Torbert was submitted to the Florida Mango Forum for evaluation in 1952, and the Torbert family felt the variety had potential. Graftwood was given to the University of Miami's Experimental Farm in Perrine, Florida as well as to individuals in the area, and several trees were planted in home gardens around Miami-Dade County. However, Torbert was not propagated either as nursery stock or for commercial use, and despite having received some attention and published description, it was largely forgotten.

Torbert was "reintroduced" to the United States in 1981 when graftwood was brought by Carl W. Campbell and Richard J. Campbell from a Torbert tree that had been planted in Honduras. It was later found that at least one Torbert tree was still growing at a farm in Homestead, Florida owned by Roy O. Nelson.

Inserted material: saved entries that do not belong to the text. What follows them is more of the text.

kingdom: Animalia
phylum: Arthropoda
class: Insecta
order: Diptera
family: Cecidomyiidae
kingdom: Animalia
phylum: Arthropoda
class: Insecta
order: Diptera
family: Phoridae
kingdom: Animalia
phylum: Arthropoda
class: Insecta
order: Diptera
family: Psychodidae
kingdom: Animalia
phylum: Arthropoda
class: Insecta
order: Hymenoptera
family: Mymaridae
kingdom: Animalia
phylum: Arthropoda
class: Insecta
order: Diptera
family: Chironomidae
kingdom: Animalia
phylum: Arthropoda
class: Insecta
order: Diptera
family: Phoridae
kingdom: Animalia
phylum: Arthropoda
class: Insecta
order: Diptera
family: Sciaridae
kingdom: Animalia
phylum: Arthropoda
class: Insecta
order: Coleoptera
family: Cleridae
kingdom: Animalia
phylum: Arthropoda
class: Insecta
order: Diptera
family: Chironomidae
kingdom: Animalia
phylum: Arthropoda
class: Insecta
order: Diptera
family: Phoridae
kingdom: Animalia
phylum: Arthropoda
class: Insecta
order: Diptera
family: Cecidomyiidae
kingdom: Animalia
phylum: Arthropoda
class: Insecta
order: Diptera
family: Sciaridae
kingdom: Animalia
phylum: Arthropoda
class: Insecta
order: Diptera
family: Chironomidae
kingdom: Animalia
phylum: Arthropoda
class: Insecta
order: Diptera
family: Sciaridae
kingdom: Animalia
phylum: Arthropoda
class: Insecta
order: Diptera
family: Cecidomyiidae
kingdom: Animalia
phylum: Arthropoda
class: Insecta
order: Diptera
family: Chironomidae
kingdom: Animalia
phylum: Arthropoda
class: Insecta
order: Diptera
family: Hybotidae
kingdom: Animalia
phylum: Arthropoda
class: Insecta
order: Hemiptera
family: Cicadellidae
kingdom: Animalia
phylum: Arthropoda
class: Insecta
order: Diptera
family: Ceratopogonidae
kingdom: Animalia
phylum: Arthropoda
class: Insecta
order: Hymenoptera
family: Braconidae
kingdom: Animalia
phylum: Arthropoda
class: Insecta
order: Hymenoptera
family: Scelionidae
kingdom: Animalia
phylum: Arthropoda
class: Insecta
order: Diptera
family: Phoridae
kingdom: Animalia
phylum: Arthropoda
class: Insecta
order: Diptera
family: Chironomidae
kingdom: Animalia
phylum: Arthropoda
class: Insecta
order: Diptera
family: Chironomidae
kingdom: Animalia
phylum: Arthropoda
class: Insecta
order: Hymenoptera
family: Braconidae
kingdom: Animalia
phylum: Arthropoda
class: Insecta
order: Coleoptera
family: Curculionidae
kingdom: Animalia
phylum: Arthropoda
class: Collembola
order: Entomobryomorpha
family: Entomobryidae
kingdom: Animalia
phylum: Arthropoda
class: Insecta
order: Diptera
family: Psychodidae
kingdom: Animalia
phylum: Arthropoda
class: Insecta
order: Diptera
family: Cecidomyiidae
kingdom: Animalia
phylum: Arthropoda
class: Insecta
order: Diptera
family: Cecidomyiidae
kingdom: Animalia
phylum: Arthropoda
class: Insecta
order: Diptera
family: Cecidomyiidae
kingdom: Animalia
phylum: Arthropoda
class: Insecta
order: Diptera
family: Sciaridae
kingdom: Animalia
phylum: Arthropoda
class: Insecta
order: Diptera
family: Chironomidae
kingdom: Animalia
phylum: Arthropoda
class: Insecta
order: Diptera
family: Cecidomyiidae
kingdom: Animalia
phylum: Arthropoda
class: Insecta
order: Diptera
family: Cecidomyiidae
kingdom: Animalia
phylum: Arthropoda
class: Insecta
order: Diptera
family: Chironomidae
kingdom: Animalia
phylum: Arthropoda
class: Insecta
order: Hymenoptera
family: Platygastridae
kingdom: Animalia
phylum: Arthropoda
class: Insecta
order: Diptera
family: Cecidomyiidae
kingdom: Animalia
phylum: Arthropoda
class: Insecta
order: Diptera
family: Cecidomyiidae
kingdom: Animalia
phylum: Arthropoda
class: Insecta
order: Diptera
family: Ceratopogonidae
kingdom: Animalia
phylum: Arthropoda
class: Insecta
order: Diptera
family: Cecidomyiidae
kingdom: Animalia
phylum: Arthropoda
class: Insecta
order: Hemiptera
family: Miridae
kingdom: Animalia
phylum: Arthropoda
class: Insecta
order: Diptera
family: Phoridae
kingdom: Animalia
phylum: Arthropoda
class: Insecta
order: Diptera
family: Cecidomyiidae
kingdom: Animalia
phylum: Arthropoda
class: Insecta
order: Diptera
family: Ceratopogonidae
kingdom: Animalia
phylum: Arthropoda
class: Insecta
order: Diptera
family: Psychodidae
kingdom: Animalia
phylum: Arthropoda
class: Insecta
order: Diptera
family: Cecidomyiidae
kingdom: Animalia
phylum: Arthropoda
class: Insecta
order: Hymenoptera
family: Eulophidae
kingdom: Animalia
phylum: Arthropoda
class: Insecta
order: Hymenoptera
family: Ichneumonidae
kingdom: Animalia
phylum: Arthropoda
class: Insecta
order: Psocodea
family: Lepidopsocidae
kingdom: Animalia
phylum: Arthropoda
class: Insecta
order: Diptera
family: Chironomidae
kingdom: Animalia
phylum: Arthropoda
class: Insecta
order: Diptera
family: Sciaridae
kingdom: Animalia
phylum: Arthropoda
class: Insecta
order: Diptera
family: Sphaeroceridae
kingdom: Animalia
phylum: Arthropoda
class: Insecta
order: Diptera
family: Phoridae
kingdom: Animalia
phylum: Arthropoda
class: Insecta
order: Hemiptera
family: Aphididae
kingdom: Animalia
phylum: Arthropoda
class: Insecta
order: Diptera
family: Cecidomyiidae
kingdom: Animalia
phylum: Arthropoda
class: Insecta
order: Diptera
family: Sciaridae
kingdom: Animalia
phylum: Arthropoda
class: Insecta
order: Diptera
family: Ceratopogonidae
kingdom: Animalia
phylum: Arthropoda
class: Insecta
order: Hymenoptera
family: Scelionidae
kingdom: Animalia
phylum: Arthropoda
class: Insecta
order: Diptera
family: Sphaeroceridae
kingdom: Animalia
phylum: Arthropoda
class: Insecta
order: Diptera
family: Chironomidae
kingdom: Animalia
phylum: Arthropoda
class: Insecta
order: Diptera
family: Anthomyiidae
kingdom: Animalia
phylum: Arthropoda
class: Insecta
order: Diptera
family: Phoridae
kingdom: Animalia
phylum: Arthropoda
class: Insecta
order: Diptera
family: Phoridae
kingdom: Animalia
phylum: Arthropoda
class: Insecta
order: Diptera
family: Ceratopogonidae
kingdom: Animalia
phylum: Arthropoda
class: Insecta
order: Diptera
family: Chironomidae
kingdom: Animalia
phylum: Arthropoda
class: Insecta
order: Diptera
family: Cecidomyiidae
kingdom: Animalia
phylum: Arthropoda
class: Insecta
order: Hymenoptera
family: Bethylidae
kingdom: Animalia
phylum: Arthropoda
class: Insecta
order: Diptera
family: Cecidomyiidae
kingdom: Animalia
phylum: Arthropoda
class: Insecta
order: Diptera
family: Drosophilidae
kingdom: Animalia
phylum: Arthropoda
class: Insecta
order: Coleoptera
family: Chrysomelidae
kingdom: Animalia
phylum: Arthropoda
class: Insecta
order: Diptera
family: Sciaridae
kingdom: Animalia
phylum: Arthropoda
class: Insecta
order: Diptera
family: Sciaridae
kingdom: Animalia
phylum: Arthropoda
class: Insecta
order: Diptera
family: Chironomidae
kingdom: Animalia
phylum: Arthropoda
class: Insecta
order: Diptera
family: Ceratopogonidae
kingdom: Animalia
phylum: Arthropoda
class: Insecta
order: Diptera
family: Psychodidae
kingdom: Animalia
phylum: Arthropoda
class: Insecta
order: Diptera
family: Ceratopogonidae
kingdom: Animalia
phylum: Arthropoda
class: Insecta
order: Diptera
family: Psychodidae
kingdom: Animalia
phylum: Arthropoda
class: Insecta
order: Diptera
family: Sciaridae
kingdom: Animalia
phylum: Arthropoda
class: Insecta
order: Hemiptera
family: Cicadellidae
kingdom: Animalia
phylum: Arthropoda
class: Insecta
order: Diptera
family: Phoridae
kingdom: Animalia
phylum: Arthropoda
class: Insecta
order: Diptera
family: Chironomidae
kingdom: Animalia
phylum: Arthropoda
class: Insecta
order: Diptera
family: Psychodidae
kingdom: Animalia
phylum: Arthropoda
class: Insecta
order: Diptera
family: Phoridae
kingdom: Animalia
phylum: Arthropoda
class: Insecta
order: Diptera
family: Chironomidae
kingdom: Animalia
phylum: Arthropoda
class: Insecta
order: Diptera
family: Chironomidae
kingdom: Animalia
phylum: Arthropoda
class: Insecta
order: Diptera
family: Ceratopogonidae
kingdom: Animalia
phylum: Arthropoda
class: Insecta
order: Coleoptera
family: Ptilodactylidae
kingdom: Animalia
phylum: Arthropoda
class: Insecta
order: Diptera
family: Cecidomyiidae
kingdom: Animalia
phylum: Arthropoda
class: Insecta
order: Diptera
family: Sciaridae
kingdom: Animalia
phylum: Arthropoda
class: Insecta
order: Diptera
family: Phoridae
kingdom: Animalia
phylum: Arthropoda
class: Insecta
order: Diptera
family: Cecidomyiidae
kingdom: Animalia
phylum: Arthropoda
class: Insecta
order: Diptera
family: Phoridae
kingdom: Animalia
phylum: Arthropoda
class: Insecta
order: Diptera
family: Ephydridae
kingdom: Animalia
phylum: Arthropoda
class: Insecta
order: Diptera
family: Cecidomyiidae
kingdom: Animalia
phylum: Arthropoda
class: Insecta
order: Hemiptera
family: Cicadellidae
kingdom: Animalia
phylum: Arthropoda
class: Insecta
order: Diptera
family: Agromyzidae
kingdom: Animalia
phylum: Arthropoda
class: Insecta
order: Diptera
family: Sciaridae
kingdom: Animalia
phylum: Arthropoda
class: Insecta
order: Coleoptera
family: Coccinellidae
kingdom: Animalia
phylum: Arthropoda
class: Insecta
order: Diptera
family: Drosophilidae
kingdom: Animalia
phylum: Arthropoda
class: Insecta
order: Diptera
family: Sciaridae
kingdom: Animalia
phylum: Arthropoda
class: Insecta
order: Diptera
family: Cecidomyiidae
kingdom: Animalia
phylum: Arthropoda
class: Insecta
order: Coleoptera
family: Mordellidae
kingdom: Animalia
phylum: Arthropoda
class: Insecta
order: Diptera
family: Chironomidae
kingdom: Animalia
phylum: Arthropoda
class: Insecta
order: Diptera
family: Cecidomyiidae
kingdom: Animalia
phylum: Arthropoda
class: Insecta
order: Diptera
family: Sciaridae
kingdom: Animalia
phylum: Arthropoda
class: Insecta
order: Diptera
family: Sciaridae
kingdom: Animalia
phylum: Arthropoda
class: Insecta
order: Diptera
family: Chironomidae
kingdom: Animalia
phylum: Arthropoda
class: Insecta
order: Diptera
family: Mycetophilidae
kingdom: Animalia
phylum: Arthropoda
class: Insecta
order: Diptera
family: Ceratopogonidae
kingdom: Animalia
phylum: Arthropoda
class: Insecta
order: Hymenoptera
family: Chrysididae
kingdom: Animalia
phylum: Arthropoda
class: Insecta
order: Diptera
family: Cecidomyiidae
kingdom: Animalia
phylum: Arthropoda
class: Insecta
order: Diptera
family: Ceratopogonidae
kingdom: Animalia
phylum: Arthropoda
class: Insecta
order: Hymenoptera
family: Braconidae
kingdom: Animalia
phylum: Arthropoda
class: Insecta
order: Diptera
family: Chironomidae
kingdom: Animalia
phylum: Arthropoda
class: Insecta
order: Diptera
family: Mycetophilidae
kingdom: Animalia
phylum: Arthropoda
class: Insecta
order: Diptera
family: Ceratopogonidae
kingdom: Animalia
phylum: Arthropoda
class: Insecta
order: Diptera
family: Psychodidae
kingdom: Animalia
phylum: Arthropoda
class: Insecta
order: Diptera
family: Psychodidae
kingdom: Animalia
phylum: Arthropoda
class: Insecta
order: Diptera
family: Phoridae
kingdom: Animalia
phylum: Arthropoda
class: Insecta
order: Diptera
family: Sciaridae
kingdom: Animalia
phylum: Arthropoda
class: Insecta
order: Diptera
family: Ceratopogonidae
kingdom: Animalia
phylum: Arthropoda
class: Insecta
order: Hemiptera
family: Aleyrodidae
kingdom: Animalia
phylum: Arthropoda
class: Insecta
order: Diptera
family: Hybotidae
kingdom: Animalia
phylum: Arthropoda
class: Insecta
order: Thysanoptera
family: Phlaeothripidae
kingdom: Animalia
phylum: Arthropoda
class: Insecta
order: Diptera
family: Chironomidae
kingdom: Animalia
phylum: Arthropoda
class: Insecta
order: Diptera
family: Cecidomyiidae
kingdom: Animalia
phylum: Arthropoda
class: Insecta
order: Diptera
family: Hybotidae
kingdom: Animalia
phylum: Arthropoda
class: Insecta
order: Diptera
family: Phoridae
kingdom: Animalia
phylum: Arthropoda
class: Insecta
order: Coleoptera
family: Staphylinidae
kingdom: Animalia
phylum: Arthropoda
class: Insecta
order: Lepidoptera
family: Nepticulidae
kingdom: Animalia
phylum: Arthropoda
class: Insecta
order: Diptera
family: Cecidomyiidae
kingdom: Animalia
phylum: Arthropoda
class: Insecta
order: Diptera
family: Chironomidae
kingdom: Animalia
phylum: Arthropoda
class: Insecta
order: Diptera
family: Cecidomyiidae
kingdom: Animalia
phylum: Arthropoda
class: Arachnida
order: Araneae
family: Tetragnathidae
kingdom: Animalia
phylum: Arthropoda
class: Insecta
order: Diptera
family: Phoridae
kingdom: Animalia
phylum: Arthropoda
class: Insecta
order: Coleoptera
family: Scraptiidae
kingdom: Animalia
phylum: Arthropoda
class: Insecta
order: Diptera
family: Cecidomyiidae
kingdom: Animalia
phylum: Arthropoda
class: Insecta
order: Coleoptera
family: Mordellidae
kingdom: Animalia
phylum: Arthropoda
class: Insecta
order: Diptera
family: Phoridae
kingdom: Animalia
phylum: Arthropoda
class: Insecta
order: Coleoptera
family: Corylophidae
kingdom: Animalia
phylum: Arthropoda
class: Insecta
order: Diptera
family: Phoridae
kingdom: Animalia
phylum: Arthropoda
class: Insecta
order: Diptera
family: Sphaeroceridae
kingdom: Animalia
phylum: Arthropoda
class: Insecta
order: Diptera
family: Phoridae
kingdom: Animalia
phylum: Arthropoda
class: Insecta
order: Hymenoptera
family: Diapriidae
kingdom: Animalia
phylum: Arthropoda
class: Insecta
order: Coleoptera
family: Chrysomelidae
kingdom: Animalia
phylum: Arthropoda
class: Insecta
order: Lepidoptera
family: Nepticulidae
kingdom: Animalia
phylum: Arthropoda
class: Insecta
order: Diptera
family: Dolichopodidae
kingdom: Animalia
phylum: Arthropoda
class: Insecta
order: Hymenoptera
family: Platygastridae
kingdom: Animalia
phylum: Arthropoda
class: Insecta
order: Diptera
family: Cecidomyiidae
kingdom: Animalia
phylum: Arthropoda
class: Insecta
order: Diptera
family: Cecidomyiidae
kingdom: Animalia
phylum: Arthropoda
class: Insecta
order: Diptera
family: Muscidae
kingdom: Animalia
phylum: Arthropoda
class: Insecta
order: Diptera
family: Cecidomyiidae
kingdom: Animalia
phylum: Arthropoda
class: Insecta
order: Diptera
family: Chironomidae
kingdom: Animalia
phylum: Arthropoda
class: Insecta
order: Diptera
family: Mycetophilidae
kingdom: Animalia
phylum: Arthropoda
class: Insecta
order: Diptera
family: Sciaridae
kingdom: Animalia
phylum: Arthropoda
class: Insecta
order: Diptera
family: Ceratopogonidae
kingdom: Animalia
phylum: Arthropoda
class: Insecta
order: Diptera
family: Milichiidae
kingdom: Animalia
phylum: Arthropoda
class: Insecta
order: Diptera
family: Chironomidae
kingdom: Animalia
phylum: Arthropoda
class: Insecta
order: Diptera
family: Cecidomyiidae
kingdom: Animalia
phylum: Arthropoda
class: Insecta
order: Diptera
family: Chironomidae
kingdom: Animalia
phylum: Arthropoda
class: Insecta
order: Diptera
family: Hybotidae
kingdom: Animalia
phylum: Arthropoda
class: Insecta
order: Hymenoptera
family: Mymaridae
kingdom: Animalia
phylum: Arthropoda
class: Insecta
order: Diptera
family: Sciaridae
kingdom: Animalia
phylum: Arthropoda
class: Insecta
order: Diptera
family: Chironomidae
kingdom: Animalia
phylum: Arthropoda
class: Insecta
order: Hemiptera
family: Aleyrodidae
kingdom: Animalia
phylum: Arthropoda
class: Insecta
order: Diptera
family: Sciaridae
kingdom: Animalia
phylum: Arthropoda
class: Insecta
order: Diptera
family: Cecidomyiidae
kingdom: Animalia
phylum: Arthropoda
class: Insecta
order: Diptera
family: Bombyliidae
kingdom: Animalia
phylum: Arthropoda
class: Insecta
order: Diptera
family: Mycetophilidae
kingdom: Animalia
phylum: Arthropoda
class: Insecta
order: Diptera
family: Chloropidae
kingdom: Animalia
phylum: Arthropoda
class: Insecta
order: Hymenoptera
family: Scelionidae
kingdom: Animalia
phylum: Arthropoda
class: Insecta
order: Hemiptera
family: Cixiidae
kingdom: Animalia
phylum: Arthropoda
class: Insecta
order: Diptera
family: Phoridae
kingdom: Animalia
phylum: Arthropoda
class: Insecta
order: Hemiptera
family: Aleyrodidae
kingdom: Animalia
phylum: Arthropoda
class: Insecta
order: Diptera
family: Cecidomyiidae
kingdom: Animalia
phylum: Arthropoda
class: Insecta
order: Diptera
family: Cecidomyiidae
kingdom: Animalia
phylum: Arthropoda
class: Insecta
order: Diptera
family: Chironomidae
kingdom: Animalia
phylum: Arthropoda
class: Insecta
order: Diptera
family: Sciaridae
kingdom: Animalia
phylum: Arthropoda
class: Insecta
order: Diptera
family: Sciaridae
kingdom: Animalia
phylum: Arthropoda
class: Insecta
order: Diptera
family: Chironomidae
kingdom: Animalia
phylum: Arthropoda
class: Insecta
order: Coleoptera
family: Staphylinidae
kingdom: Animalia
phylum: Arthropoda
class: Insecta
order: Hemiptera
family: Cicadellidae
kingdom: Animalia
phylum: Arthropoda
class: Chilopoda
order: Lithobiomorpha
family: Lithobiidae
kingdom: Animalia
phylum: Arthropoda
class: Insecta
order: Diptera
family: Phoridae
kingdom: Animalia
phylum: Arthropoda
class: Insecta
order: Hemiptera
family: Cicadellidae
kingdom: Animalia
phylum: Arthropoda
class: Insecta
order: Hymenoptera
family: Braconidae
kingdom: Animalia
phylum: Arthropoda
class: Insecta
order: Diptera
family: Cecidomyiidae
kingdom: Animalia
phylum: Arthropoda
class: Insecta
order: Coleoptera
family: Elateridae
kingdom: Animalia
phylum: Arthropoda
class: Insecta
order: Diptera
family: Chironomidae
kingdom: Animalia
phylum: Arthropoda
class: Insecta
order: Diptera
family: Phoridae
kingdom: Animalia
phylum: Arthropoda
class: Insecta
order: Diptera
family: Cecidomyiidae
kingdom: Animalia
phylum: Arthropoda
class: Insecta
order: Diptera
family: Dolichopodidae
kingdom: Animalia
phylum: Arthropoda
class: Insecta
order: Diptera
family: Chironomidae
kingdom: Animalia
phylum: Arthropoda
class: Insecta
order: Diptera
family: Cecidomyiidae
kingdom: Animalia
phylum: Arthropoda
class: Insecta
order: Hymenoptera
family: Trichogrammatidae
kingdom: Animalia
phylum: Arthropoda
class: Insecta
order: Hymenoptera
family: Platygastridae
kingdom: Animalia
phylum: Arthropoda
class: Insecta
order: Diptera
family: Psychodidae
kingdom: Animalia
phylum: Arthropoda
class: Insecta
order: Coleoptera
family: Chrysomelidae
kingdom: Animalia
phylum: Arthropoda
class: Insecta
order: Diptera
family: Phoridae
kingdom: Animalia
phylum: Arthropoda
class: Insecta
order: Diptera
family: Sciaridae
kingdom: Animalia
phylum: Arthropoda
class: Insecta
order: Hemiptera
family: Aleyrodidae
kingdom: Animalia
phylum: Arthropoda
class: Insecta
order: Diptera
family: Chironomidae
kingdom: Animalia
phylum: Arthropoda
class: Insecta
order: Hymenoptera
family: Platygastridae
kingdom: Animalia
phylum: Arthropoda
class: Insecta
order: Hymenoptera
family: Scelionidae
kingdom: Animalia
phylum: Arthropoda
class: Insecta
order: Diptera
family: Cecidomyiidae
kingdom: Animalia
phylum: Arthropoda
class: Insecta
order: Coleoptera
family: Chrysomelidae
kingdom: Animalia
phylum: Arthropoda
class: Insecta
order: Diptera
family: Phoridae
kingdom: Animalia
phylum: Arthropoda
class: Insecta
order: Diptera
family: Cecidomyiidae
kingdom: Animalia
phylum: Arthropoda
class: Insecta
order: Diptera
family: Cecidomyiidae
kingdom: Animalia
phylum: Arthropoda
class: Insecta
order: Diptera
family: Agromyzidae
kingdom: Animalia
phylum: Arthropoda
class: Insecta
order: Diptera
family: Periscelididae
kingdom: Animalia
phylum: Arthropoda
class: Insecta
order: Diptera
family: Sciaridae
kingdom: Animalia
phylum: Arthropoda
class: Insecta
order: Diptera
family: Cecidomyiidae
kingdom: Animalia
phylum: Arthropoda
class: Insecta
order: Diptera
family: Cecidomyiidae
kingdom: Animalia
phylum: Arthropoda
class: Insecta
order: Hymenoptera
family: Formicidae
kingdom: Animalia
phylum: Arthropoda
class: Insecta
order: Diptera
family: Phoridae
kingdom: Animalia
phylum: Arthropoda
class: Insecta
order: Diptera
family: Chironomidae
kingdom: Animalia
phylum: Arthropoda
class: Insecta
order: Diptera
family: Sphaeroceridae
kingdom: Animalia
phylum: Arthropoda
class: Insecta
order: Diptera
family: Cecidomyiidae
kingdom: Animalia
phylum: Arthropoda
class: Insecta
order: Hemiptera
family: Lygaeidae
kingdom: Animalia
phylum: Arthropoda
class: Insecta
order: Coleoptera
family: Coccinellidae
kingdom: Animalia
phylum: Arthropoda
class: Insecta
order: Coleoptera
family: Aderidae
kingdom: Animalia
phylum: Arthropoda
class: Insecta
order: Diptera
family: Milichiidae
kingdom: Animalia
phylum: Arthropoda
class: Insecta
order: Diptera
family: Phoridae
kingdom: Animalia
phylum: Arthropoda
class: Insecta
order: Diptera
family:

Torbert trees are now planted in the collections of the USDA's germplasm repository in Miami, Florida, and the Miami-Dade Fruit and Spice Park in Homestead.

== Description ==
The fruit has a round, almost spherical shape, similar to the shape of the Cushman mango. The average weight is about a pound at maturity. The skin is orange-yellow in color with red blush covering much of the skin. The skin is thick and the fruit handle well. The flesh is moderately fibrous and is yellow in color. It has a mildly sweet flavor and light aroma, and contains a polyembryonic seed, an unusual trait for a mango descended from the Haden line. The fruit typically ripen from June to July in Florida. Production is considered good and consistent.

The tree is a moderately vigorous grower, but tends to stay small to medium-sized.